▶ EXERCISE AIM
Look below for the line that has "One of her main problems was a hidden denta". Set down the lines from there through the line that has "(Restricted permissions)", exactly as written.

(PROVIDED DATA Opens)

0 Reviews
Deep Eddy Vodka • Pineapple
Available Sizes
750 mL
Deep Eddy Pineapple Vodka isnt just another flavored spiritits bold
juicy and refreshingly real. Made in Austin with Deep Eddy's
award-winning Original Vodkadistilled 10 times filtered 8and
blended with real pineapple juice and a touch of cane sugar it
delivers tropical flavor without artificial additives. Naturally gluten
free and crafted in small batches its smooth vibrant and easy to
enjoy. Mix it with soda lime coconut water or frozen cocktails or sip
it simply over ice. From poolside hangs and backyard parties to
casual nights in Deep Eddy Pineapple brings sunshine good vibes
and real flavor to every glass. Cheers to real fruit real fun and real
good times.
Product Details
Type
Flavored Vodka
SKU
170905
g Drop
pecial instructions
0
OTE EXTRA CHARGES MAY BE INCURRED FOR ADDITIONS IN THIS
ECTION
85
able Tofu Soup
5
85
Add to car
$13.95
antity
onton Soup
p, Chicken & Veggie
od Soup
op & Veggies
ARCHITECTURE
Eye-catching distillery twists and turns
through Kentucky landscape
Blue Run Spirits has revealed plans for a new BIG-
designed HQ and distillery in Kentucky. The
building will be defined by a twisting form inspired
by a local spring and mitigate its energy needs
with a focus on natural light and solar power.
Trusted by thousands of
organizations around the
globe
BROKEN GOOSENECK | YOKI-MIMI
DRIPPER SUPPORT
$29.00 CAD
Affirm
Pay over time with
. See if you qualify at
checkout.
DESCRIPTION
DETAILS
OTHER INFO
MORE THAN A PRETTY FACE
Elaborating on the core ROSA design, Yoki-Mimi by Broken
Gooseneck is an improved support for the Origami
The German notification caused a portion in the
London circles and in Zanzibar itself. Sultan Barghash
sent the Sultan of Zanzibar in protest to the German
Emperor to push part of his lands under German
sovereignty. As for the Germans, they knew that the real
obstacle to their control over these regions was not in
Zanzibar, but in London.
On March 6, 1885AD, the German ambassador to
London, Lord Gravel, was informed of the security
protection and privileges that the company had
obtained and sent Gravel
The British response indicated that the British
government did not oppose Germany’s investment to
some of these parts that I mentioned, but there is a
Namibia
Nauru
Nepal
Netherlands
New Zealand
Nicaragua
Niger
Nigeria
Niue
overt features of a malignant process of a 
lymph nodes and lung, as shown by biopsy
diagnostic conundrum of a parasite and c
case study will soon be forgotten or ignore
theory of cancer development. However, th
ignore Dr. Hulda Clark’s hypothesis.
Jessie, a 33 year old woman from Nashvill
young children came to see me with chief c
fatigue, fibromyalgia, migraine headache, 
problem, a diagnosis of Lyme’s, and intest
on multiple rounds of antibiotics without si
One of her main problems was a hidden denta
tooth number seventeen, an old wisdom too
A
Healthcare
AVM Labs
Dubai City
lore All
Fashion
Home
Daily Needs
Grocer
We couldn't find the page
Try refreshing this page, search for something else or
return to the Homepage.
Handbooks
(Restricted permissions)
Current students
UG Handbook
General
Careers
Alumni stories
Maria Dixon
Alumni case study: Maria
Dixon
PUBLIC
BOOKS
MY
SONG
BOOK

(PROVIDED DATA Closes)
(PROVIDED DATA Opens)

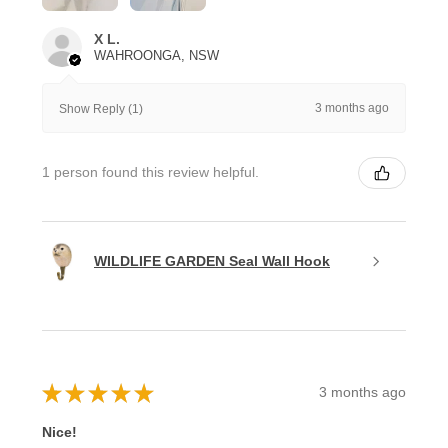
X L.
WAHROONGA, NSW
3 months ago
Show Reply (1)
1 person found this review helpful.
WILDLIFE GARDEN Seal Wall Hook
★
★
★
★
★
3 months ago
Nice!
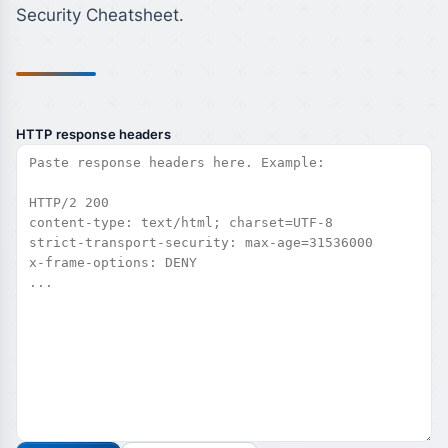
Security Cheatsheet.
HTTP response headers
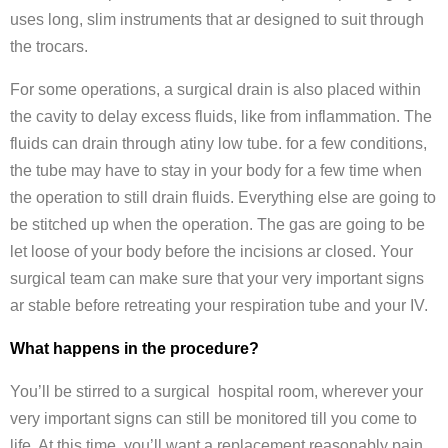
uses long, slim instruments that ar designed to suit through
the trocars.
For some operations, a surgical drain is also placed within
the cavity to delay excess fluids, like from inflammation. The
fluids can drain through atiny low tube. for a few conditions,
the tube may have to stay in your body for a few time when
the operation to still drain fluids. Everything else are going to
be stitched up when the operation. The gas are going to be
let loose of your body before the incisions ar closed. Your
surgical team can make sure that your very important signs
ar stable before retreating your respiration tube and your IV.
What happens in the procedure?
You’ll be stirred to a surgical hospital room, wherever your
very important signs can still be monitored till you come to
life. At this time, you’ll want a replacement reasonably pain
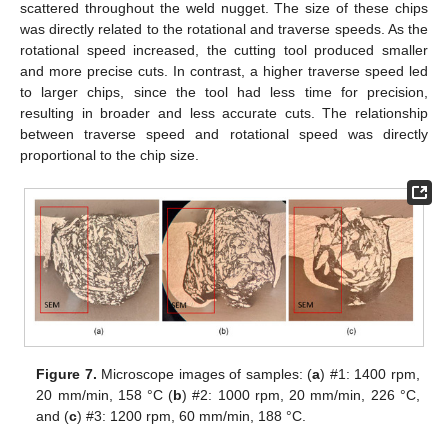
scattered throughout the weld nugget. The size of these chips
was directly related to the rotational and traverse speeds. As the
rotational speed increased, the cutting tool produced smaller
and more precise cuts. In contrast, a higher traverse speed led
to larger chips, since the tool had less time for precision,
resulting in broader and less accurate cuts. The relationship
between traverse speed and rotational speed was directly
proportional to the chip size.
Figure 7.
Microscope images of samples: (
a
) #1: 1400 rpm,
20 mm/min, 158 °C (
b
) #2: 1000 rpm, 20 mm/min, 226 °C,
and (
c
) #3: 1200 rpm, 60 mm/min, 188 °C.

(PROVIDED DATA Closes)

▶ SOLUTION TO THIS PROBLEM
One of her main problems was a hidden denta
tooth number seventeen, an old wisdom too
A
Healthcare
AVM Labs
Dubai City
lore All
Fashion
Home
Daily Needs
Grocer
We couldn't find the page
Try refreshing this page, search for something else or
return to the Homepage.
Handbooks
(Restricted permissions)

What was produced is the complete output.